サイレント・パンデミックについて。

 近年、抗菌薬が効かないAMR(薬剤耐性)をもつ細菌が世界中で増えている。2013年米国疾病予防管理センター(CDC)は薬剤耐性菌の感染について、「人類にとっての重大な危機」と警告し、「サイレント・パンデミック」として取り上げた。
 抗菌薬耐性とは、細菌やウイルスなどの微生物が抗生物質や抗ウイルス薬に効果を示さなくなる現象で、薬剤の過剰使用や不適切な処方、不完全な治療などによって発生し、耐性菌に罹患すると、通常の治療法では治らない場合が多い。
 サイレント・パンデミックは、気づかないうちに世界に広がる静かな流行というほどのことで、人々の健康や経済に深刻な影響を与えるにもかかわらず、人々が十分に認識していない感染症の蔓延である。
 13年AMRに起因する死亡者数は低く見積もって、70万人とされた。19年に世界中で127万人がAMRによる直接的な原因で死亡し、495万人がその関連する疾患で亡くなったと推計された。何も対策を講じない場合、50年には世界で1000万人の死亡が想定され、薬剤耐性菌による死亡者数はがんによる死亡者数を上回り、経済的な損失は計り知れない。
 薬剤耐性菌はさまざまな種類があり、メチシリン耐性黄色ブドウ球菌(MRSA)、バンコマイシン耐性腸球菌(VRE)、多剤耐性緑膿菌(MDRP)、多剤耐性アシネトバクター(MDRA)などが代表的である。これが登場する度にメディアが盛り上げ、人類は強力な耐性菌によって圧倒され、いよいよ人類滅亡の日を迎えるのかと不安のどん底に叩き込んだこともあった。
 これらの細菌はとくに医療機関や介護施設などで院内感染を引き起こすことが多く、重篤な合併症や死亡につながる。マラリアや結核などの感染症の治療にも耐性菌が生じ、治療に難渋する。
 医療において薬剤耐性は新しい問題ではない。ペニシリンが発見された1928年から、抗生物質の過剰使用や誤用によって、耐性を持つ菌との戦いが始まった。ペニシリンの発見者であるアレキサンダー・フレミングは、45年にノーベル医学生理学賞を受賞した際に、いつかペニシリンが市販される日が来るかもしれない、その場合知識のない人々が適切な量を服用せずに、体内の細菌に対して低濃度の薬物を与えてしまう結果になり、耐性菌を作り出すと警鐘を鳴らした。 

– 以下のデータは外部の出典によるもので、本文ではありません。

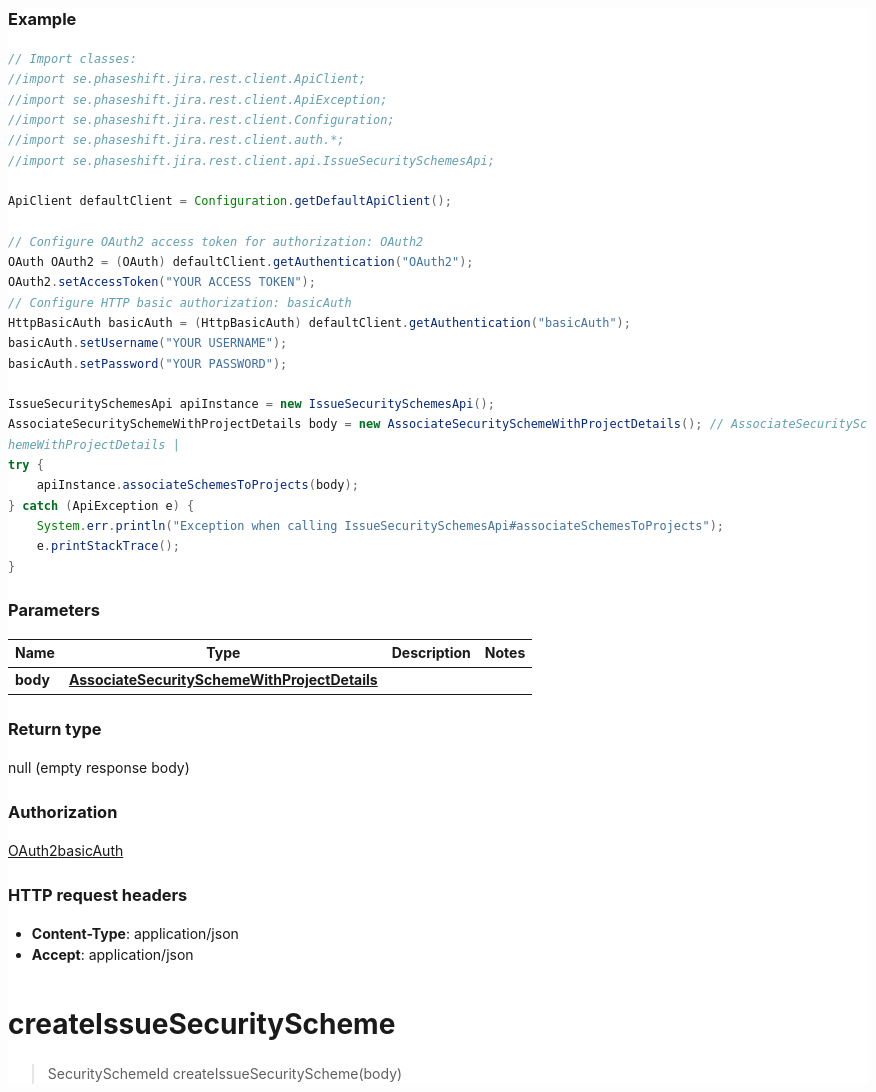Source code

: ### Example
```java
// Import classes:
//import se.phaseshift.jira.rest.client.ApiClient;
//import se.phaseshift.jira.rest.client.ApiException;
//import se.phaseshift.jira.rest.client.Configuration;
//import se.phaseshift.jira.rest.client.auth.*;
//import se.phaseshift.jira.rest.client.api.IssueSecuritySchemesApi;

ApiClient defaultClient = Configuration.getDefaultApiClient();

// Configure OAuth2 access token for authorization: OAuth2
OAuth OAuth2 = (OAuth) defaultClient.getAuthentication("OAuth2");
OAuth2.setAccessToken("YOUR ACCESS TOKEN");
// Configure HTTP basic authorization: basicAuth
HttpBasicAuth basicAuth = (HttpBasicAuth) defaultClient.getAuthentication("basicAuth");
basicAuth.setUsername("YOUR USERNAME");
basicAuth.setPassword("YOUR PASSWORD");

IssueSecuritySchemesApi apiInstance = new IssueSecuritySchemesApi();
AssociateSecuritySchemeWithProjectDetails body = new AssociateSecuritySchemeWithProjectDetails(); // AssociateSecuritySchemeWithProjectDetails | 
try {
    apiInstance.associateSchemesToProjects(body);
} catch (ApiException e) {
    System.err.println("Exception when calling IssueSecuritySchemesApi#associateSchemesToProjects");
    e.printStackTrace();
}
```

### Parameters

Name | Type | Description  | Notes
------------- | ------------- | ------------- | -------------
 **body** | [**AssociateSecuritySchemeWithProjectDetails**](AssociateSecuritySchemeWithProjectDetails.md)|  |

### Return type

null (empty response body)

### Authorization

[OAuth2](../README.md#OAuth2)[basicAuth](../README.md#basicAuth)

### HTTP request headers

 - **Content-Type**: application/json
 - **Accept**: application/json

<a name="createIssueSecurityScheme"></a>
# **createIssueSecurityScheme**
> SecuritySchemeId createIssueSecurityScheme(body)

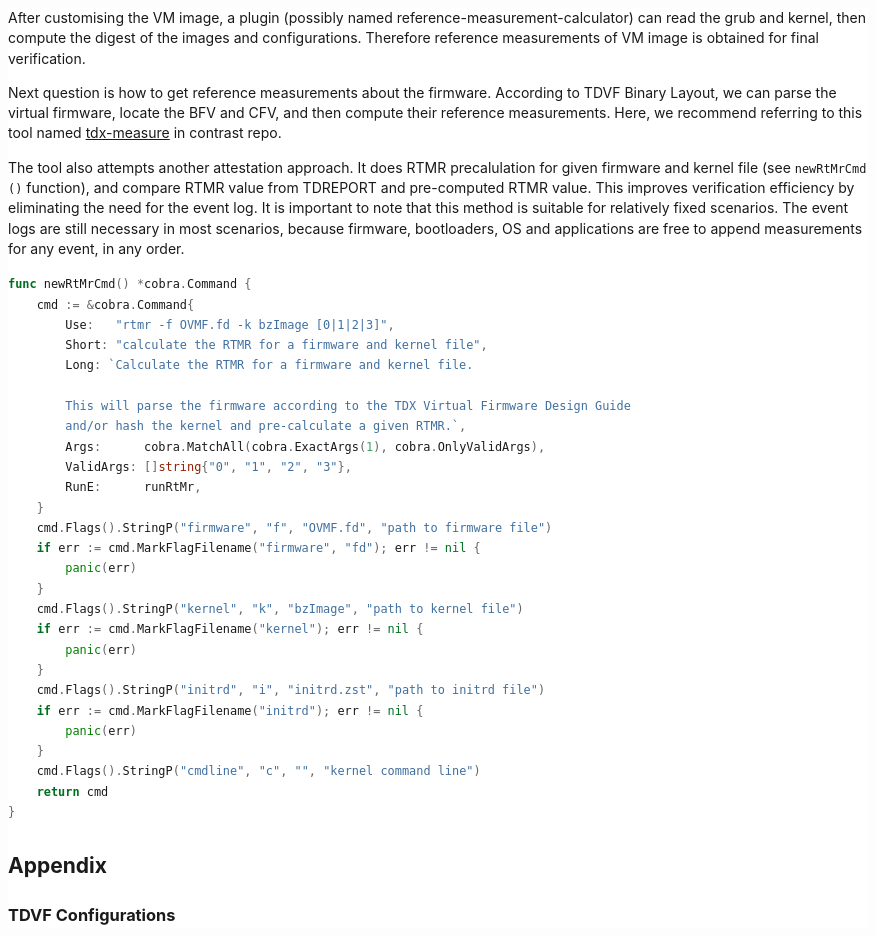 After customising the VM image, a plugin (possibly named reference-measurement-calculator) can read the grub and kernel, then compute the digest of the images and configurations. Therefore reference measurements of VM image is obtained for final verification.

Next question is how to get reference measurements about the firmware. According to TDVF Binary Layout, we can parse the virtual firmware, locate the BFV and CFV, and then compute their reference measurements. Here, we recommend referring to this tool named [tdx-measure](https://github.com/edgelesssys/contrast/blob/main/tools/tdx-measure/tdvf/tdvf.go) in contrast repo. 


The tool also attempts another attestation approach. It does RTMR precalulation for given firmware and kernel file (see `newRtMrCmd()` function), and compare RTMR value from TDREPORT and pre-computed RTMR value. This improves verification efficiency by eliminating the need for the event log. It is important to note that this method is suitable for relatively fixed scenarios. The event logs are still necessary in most scenarios, because firmware, bootloaders, OS and applications are free to append measurements for any event, in any order. 

```go
func newRtMrCmd() *cobra.Command {
	cmd := &cobra.Command{
		Use:   "rtmr -f OVMF.fd -k bzImage [0|1|2|3]",
		Short: "calculate the RTMR for a firmware and kernel file",
		Long: `Calculate the RTMR for a firmware and kernel file.

		This will parse the firmware according to the TDX Virtual Firmware Design Guide
		and/or hash the kernel and pre-calculate a given RTMR.`,
		Args:      cobra.MatchAll(cobra.ExactArgs(1), cobra.OnlyValidArgs),
		ValidArgs: []string{"0", "1", "2", "3"},
		RunE:      runRtMr,
	}
	cmd.Flags().StringP("firmware", "f", "OVMF.fd", "path to firmware file")
	if err := cmd.MarkFlagFilename("firmware", "fd"); err != nil {
		panic(err)
	}
	cmd.Flags().StringP("kernel", "k", "bzImage", "path to kernel file")
	if err := cmd.MarkFlagFilename("kernel"); err != nil {
		panic(err)
	}
	cmd.Flags().StringP("initrd", "i", "initrd.zst", "path to initrd file")
	if err := cmd.MarkFlagFilename("initrd"); err != nil {
		panic(err)
	}
	cmd.Flags().StringP("cmdline", "c", "", "kernel command line")
	return cmd
}
```

## Appendix

<span id="jumpA"></span>

### TDVF Configurations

 抗生物質は医療の場だけでなく、家畜・水産・農業などの分野でも多用される。しかし、抗生物質の過剰な使用や不適切な使用は、薬剤耐性菌の発生や拡散につながる。薬剤耐性菌は、動物や食品を介して人間に感染し、重篤な症状を引き起こす場合もある。
 薬剤耐性菌は医療機関内に限らず、コミュニティや環境にも存在し、国境を越えて流通する可能性がある。そのため、抗生物質の適正使用は、食品衛生や動物衛生だけでなく、人間の健康や社会の安全にも重要となる。
 わが国では2013年から2020年までの間、医療分野での抗生物質の使用量は徐々に減ってきたものの、全体としてはほとんど変わらなかった。薬剤耐性菌に対抗するためには、抗生物質を必要な場合にだけ使用し、感染を防ぐ管理を厳しくすることなどが重要である。
 AMRは世界的な公衆衛生上の危機となっており、感染症の治療に大きな障害になっている。新しい抗菌薬の開発だけでなく、薬剤耐性菌に対するワクチンやバクテリオファージの利用、感染診断法の改善や細菌の制御、抗体医薬の開発など、多角的かつ総合的なアプローチが必要だとされる。薬剤耐性菌の対策は地球規模の問題で、積極的に取り組む必要がある。